Emmy Lou stood up. She handed the tickets to whoever might be to take charge of them. She put her hand in Albert Eddie's. "I didn't want to come to the picnic and not go to the circus," she said.

They were grateful and solicitous little boys. They hurried her unduly, perhaps, in getting her out of the grounds, but once upon the safer territory of road beside the track they were mindful of her.

"I'll take her by one hand," said Logan to Albert Eddie, "and you keep hold of her by the other hand, because she knows you."
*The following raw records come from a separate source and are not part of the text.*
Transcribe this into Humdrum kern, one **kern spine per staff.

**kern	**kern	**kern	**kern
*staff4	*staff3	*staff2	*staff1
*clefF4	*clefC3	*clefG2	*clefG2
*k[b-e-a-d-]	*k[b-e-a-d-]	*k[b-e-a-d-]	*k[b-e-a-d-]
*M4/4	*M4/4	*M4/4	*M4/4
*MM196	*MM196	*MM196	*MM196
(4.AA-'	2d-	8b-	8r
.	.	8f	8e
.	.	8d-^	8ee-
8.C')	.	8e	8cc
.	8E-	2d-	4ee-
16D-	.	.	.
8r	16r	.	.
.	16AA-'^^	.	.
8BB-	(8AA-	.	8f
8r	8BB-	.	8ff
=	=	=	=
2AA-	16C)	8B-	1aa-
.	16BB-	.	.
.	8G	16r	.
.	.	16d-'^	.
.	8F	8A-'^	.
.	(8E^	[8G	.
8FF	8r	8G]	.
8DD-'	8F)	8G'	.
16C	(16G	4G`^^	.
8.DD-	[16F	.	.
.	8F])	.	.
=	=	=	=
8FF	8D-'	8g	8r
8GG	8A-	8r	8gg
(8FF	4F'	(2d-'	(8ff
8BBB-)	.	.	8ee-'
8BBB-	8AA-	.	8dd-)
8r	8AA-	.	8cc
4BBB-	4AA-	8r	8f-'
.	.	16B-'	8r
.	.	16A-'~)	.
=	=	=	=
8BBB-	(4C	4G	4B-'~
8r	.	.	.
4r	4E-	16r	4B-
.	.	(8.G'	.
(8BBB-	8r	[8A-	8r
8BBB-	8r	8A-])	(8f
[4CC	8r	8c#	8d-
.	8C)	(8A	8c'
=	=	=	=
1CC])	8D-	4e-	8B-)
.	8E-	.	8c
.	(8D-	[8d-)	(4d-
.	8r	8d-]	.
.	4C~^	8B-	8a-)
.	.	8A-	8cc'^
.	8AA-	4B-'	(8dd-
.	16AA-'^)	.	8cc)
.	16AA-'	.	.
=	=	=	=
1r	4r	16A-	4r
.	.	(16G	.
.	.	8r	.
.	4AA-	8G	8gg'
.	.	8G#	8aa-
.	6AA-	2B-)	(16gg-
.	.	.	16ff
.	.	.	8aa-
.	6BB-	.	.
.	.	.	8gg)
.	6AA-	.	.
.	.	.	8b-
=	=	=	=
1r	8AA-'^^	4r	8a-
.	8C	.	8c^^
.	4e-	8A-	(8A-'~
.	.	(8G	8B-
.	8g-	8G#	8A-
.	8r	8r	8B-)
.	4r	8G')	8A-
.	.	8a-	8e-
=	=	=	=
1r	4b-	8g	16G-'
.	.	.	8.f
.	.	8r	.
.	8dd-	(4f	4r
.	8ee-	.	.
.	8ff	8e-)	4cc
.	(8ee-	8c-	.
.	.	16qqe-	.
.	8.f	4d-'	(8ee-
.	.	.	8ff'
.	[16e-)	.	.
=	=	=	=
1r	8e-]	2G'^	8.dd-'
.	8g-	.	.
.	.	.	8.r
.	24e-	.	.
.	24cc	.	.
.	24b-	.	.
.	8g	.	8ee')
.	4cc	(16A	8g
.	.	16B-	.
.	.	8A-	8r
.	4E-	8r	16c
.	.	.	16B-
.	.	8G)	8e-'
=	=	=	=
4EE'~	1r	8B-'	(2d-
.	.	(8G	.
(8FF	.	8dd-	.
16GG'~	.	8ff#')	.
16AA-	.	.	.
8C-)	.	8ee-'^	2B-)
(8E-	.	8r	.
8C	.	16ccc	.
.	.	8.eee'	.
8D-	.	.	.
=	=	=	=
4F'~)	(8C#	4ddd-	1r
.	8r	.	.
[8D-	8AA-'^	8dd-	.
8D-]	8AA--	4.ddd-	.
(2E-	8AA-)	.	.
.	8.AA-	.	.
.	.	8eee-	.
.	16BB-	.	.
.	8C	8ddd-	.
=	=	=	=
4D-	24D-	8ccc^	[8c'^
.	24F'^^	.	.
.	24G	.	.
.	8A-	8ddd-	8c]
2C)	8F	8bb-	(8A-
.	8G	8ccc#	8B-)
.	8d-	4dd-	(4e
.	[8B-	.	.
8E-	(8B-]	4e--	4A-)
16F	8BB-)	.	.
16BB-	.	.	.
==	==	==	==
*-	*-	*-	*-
Whatever that hot, dusty, shadeless, that appalling stretch of country road meant to Emmy Lou, she never afterward referred to it. But then there were reasons making silence more natural on her part.

Yet she saw the circus! Emmy Lou saw the circus! Come what might, she had that!

What that they arrived at the circus entrance dinnerless, dust-laden, and, but for a stop along the way at a pump and trough, thirsty!

What that the man sitting at the mouth of the passage between canvas walls, to whom the tickets were handed, eyed them, four unattended little boys taking marked care of one little girl in their midst—since he let them by and in!

Sawdust, orange-peel, flaring gas jets, camel, lions, big pussy-tiger, Oh, glorious and unmatchable blend of circus aroma! Oh, vast circling sweep and reach of seats and faces, with four little boys guarding one little girl in their midst, wandering along looking for places!